Killing In The Name Of: Hijacking the Christmas number onepublished at 15:45 Greenwich Mean Time 20 December 2024
Jamie Whitehead
Live page editor
“I’d had enough of X Factor always being Christmas Number One,” Jon Morter tells me.
Quite a lot of people had. Simon Cowell’s talent show juggernaut had held the top spot four years in a row by 2009 - but Jon did something about it.
“I played around a lot on social media a lot and I thought I could take them on,” he says.
“It started as a silly idea,” he says now when asked if the choice of song - which contains a not insignificant number of swearwords towards the end - helped the campaign.
“Brits like to have a go at the Big Man. And he (Cowell) was trying to take over a Christmas tradition.
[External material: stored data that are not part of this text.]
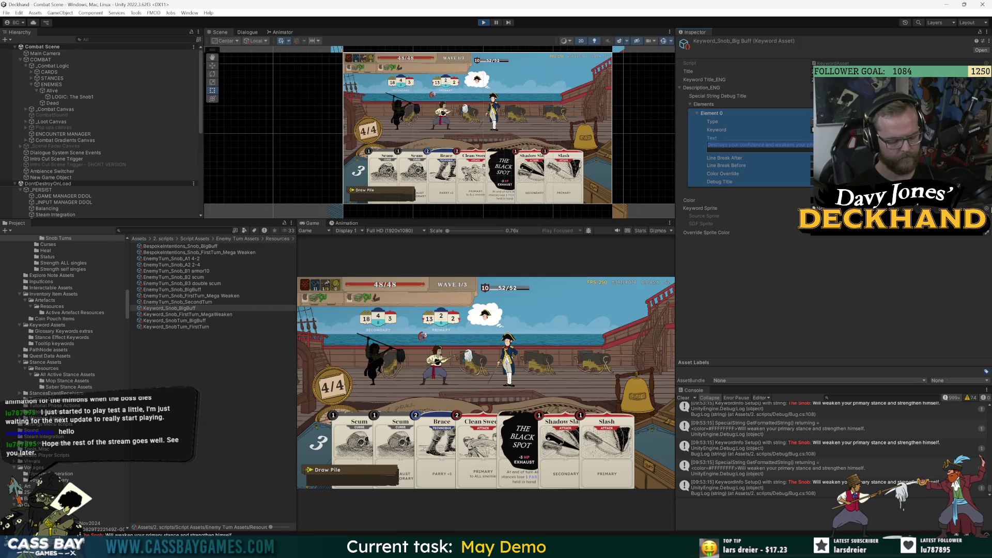
text(Plans to stre)
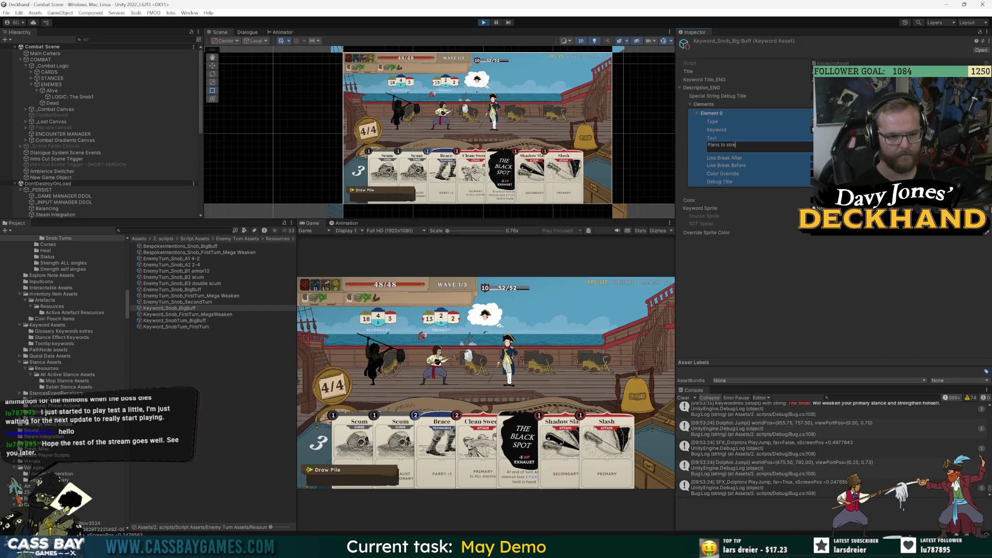
key(BackSpace)
key(BackSpace)
key(BackSpace)
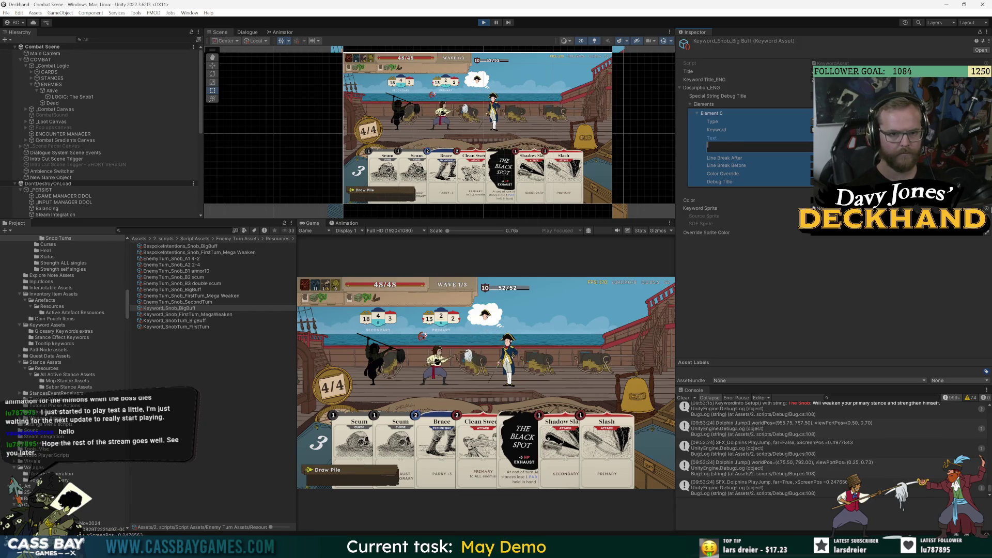
text(Strengthens h)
So we started a group, it grew organically”.
Back in 2009, there was a loophole on Facebook which allowed you take over the admin of another group, so Morter sent the Get Rage to Number One group to journalists, before cloning it into another RATM fan group and sending another email a few hours later saying “look, there’s 4,000 more now”.
Once the band, who are from California, got wind of what was happening, they did all they could to help - even promising to play a free show in London if they got the coveted top spot.
“I knew it was happening when they played the song live on Radio 5 Live,” Morter says.
Sadly, Jon didn’t actually get to hear the moment all his hard work paid off.
“I was on my to the BBC in a car that didn’t have a working radio,” he recounts “But my phone would not stop pinging so I knew we’d done it.
“It was insane. It was such a unique thing that happened.”
RATM kept their word on the free show, playing London’s Finsbury Park the following summer.
And is Jon still on Rage Against the Machine’s Christmas card list?
“I speak to (guitarist) Tom Morello a lot,” he says. “I always get a message when the band are in the UK and we hang out".